Description
Numerical integrator type.
Members
| Member | Value | Description |
|---|---|---|
| eVANumericalIntegratorRK4thAdapt | 0 | A 4th order Runge-Kutta integrator, adapting step size by comparing one full step to two half steps. Although this technique can be quite slow compared to the other algorithms, it is very common and can be used for comparison. |
| eVANumericalIntegratorRKF7th8th | 1 | A 7th order Runge-Kutta-Fehlberg integrator with 8th order error control. This is the default integrator used in the HPOP propagator. |
| eVANumericalIntegratorRKV8th9th | 2 | A 9th order Runge-Kutta-Verner integrator with 8th order error control. |
| eVANumericalIntegratorBulirschStoer | 3 | An integrator based on Richardson extrapolation with automatic step size control. |
| eVANumericalIntegratorGaussJackson | 4 | A 12th order Gauss-Jackson integrator for second order ODEs.
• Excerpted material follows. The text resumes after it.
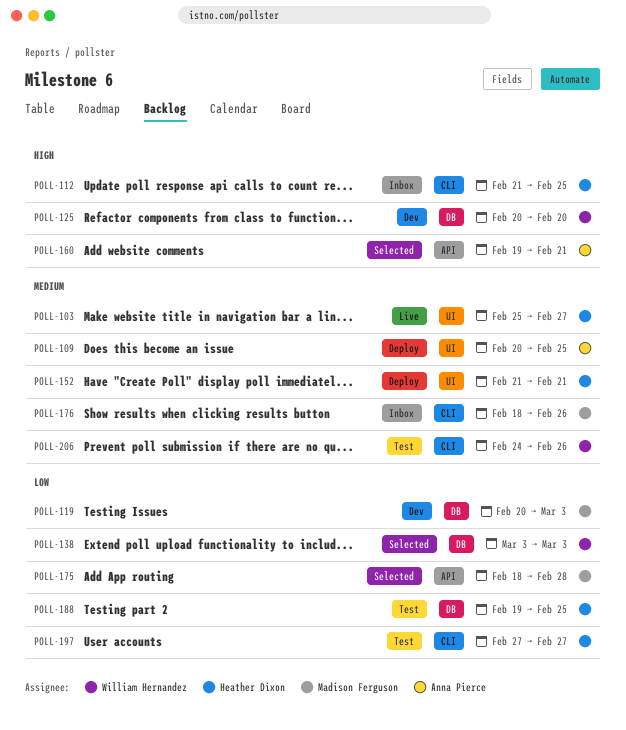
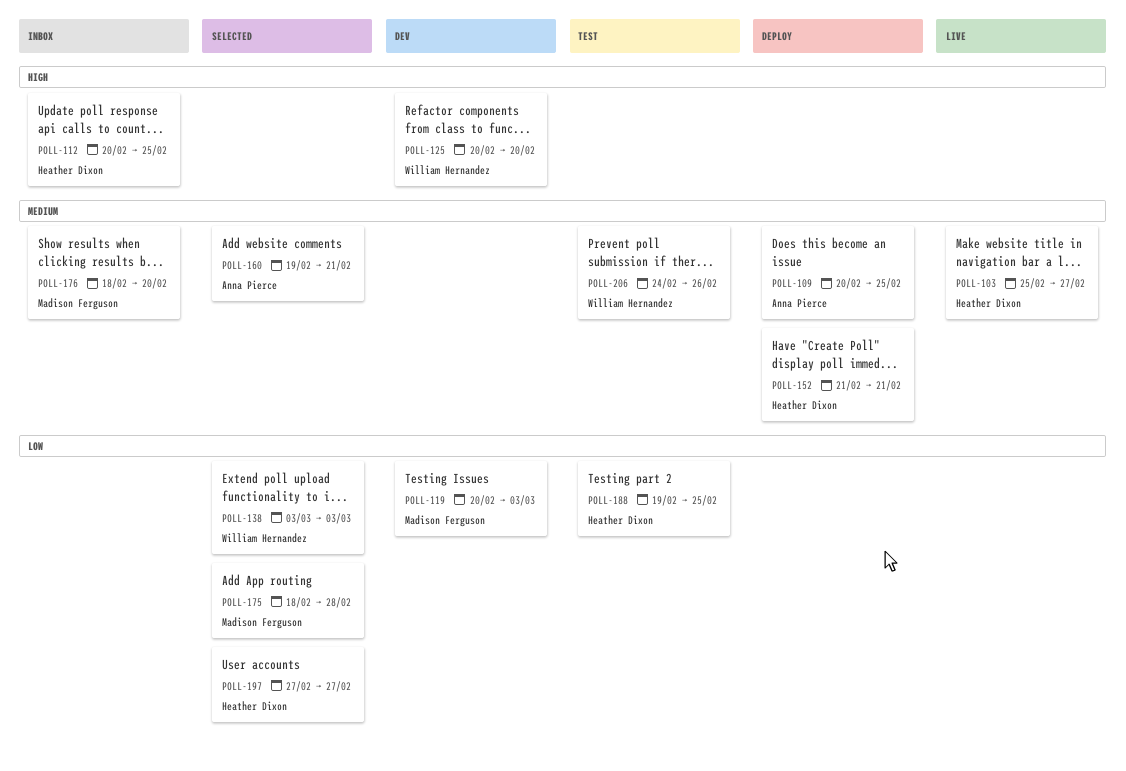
POLL-112, start: Feb 21 -> Feb 20
POLL-160, priority: High -> Medium
POLL-176, due: Feb 26 -> Feb 20
POLL-197, status: Test -> Selected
There is currently no error control implemented for this method, meaning that a fixed step size is used. |
| eVANumericalIntegratorRK2nd3rd | 5 | A 2nd order Runge-Kutta integrator with 3rd order error control, using Bogacki and Shampine coefficients. |
| eVANumericalIntegratorRK4th5th | 6 | A 4th order Runge-Kutta integrator with 5th order error control, using Cash-Karp coefficients. |
| eVANumericalIntegratorRK4th | 7 | A 4th order Runge-Kutta integrator that does not employ error control. |